== Supplied records ==

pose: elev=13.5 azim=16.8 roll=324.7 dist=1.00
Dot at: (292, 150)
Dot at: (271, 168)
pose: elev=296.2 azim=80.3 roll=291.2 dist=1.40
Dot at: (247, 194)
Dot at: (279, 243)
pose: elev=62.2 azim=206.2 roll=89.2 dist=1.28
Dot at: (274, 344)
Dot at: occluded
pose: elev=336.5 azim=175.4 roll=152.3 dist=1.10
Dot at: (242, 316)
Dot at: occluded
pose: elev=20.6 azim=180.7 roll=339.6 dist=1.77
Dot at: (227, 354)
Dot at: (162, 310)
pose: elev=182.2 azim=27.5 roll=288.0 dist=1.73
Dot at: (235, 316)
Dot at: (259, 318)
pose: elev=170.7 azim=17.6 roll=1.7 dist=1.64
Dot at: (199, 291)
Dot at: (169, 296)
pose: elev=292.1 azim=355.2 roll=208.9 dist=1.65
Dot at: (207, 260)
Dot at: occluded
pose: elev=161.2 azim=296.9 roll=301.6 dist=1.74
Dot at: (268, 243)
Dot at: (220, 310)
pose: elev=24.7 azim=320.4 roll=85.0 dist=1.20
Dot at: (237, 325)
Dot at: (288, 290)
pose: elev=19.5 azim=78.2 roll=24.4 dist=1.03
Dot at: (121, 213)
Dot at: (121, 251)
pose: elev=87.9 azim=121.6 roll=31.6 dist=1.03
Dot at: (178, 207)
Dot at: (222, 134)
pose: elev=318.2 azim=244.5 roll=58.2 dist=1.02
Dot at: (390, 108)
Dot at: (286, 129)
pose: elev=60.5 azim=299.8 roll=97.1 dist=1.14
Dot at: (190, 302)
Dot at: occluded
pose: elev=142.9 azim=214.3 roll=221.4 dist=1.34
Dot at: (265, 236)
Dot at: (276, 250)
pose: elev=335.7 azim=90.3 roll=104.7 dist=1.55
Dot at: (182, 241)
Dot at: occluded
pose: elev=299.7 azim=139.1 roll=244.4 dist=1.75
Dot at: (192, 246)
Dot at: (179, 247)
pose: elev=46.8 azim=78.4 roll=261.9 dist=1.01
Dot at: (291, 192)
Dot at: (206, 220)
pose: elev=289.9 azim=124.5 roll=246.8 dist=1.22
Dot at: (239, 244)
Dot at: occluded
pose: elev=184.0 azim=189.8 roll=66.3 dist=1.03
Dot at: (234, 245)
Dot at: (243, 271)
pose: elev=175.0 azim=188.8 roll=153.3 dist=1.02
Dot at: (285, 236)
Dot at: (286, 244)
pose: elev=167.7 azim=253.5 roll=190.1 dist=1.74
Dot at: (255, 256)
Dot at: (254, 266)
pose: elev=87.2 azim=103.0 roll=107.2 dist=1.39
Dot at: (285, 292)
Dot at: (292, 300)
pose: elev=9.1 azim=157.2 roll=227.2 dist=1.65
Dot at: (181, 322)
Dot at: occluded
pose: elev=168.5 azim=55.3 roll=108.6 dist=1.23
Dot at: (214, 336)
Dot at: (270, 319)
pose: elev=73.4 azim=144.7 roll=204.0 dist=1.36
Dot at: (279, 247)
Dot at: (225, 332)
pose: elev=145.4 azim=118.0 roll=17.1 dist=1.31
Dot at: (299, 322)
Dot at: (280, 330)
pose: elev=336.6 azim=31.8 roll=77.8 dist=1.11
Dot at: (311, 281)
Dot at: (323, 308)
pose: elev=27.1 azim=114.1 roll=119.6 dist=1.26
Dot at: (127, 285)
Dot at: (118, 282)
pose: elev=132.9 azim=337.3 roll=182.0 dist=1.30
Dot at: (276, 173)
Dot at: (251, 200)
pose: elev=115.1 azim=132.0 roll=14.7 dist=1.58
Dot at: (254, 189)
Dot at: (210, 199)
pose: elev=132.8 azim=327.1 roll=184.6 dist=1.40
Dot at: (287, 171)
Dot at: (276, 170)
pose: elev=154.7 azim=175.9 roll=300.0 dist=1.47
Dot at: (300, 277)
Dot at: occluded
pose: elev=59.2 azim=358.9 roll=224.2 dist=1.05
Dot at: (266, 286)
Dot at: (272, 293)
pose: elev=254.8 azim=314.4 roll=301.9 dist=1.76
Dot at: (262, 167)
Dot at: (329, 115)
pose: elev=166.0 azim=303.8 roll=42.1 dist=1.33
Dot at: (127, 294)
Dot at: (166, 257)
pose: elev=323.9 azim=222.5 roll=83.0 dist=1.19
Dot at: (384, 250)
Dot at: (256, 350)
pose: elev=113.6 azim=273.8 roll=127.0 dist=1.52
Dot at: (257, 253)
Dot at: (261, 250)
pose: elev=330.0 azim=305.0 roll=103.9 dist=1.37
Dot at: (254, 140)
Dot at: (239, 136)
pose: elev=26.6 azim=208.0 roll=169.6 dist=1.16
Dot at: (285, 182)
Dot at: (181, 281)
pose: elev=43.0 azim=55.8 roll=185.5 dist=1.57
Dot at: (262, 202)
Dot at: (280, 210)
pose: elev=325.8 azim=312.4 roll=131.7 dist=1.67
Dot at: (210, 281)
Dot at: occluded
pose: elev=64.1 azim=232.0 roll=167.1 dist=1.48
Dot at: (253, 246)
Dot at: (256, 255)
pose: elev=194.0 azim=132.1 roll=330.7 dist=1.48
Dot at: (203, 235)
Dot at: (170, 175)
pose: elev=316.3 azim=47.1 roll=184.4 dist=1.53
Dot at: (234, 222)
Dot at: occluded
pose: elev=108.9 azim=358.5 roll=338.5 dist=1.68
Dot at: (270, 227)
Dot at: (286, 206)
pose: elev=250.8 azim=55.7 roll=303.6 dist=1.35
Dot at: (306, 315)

===

:: The problem ::
Copy every line of the listing above character for character, without changing anything.

:: Response ::
pose: elev=13.5 azim=16.8 roll=324.7 dist=1.00
Dot at: (292, 150)
Dot at: (271, 168)
pose: elev=296.2 azim=80.3 roll=291.2 dist=1.40
Dot at: (247, 194)
Dot at: (279, 243)
pose: elev=62.2 azim=206.2 roll=89.2 dist=1.28
Dot at: (274, 344)
Dot at: occluded
pose: elev=336.5 azim=175.4 roll=152.3 dist=1.10
Dot at: (242, 316)
Dot at: occluded
pose: elev=20.6 azim=180.7 roll=339.6 dist=1.77
Dot at: (227, 354)
Dot at: (162, 310)
pose: elev=182.2 azim=27.5 roll=288.0 dist=1.73
Dot at: (235, 316)
Dot at: (259, 318)
pose: elev=170.7 azim=17.6 roll=1.7 dist=1.64
Dot at: (199, 291)
Dot at: (169, 296)
pose: elev=292.1 azim=355.2 roll=208.9 dist=1.65
Dot at: (207, 260)
Dot at: occluded
pose: elev=161.2 azim=296.9 roll=301.6 dist=1.74
Dot at: (268, 243)
Dot at: (220, 310)
pose: elev=24.7 azim=320.4 roll=85.0 dist=1.20
Dot at: (237, 325)
Dot at: (288, 290)
pose: elev=19.5 azim=78.2 roll=24.4 dist=1.03
Dot at: (121, 213)
Dot at: (121, 251)
pose: elev=87.9 azim=121.6 roll=31.6 dist=1.03
Dot at: (178, 207)
Dot at: (222, 134)
pose: elev=318.2 azim=244.5 roll=58.2 dist=1.02
Dot at: (390, 108)
Dot at: (286, 129)
pose: elev=60.5 azim=299.8 roll=97.1 dist=1.14
Dot at: (190, 302)
Dot at: occluded
pose: elev=142.9 azim=214.3 roll=221.4 dist=1.34
Dot at: (265, 236)
Dot at: (276, 250)
pose: elev=335.7 azim=90.3 roll=104.7 dist=1.55
Dot at: (182, 241)
Dot at: occluded
pose: elev=299.7 azim=139.1 roll=244.4 dist=1.75
Dot at: (192, 246)
Dot at: (179, 247)
pose: elev=46.8 azim=78.4 roll=261.9 dist=1.01
Dot at: (291, 192)
Dot at: (206, 220)
pose: elev=289.9 azim=124.5 roll=246.8 dist=1.22
Dot at: (239, 244)
Dot at: occluded
pose: elev=184.0 azim=189.8 roll=66.3 dist=1.03
Dot at: (234, 245)
Dot at: (243, 271)
pose: elev=175.0 azim=188.8 roll=153.3 dist=1.02
Dot at: (285, 236)
Dot at: (286, 244)
pose: elev=167.7 azim=253.5 roll=190.1 dist=1.74
Dot at: (255, 256)
Dot at: (254, 266)
pose: elev=87.2 azim=103.0 roll=107.2 dist=1.39
Dot at: (285, 292)
Dot at: (292, 300)
pose: elev=9.1 azim=157.2 roll=227.2 dist=1.65
Dot at: (181, 322)
Dot at: occluded
pose: elev=168.5 azim=55.3 roll=108.6 dist=1.23
Dot at: (214, 336)
Dot at: (270, 319)
pose: elev=73.4 azim=144.7 roll=204.0 dist=1.36
Dot at: (279, 247)
Dot at: (225, 332)
pose: elev=145.4 azim=118.0 roll=17.1 dist=1.31
Dot at: (299, 322)
Dot at: (280, 330)
pose: elev=336.6 azim=31.8 roll=77.8 dist=1.11
Dot at: (311, 281)
Dot at: (323, 308)
pose: elev=27.1 azim=114.1 roll=119.6 dist=1.26
Dot at: (127, 285)
Dot at: (118, 282)
pose: elev=132.9 azim=337.3 roll=182.0 dist=1.30
Dot at: (276, 173)
Dot at: (251, 200)
pose: elev=115.1 azim=132.0 roll=14.7 dist=1.58
Dot at: (254, 189)
Dot at: (210, 199)
pose: elev=132.8 azim=327.1 roll=184.6 dist=1.40
Dot at: (287, 171)
Dot at: (276, 170)
pose: elev=154.7 azim=175.9 roll=300.0 dist=1.47
Dot at: (300, 277)
Dot at: occluded
pose: elev=59.2 azim=358.9 roll=224.2 dist=1.05
Dot at: (266, 286)
Dot at: (272, 293)
pose: elev=254.8 azim=314.4 roll=301.9 dist=1.76
Dot at: (262, 167)
Dot at: (329, 115)
pose: elev=166.0 azim=303.8 roll=42.1 dist=1.33
Dot at: (127, 294)
Dot at: (166, 257)
pose: elev=323.9 azim=222.5 roll=83.0 dist=1.19
Dot at: (384, 250)
Dot at: (256, 350)
pose: elev=113.6 azim=273.8 roll=127.0 dist=1.52
Dot at: (257, 253)
Dot at: (261, 250)
pose: elev=330.0 azim=305.0 roll=103.9 dist=1.37
Dot at: (254, 140)
Dot at: (239, 136)
pose: elev=26.6 azim=208.0 roll=169.6 dist=1.16
Dot at: (285, 182)
Dot at: (181, 281)
pose: elev=43.0 azim=55.8 roll=185.5 dist=1.57
Dot at: (262, 202)
Dot at: (280, 210)
pose: elev=325.8 azim=312.4 roll=131.7 dist=1.67
Dot at: (210, 281)
Dot at: occluded
pose: elev=64.1 azim=232.0 roll=167.1 dist=1.48
Dot at: (253, 246)
Dot at: (256, 255)
pose: elev=194.0 azim=132.1 roll=330.7 dist=1.48
Dot at: (203, 235)
Dot at: (170, 175)
pose: elev=316.3 azim=47.1 roll=184.4 dist=1.53
Dot at: (234, 222)
Dot at: occluded
pose: elev=108.9 azim=358.5 roll=338.5 dist=1.68
Dot at: (270, 227)
Dot at: (286, 206)
pose: elev=250.8 azim=55.7 roll=303.6 dist=1.35
Dot at: (306, 315)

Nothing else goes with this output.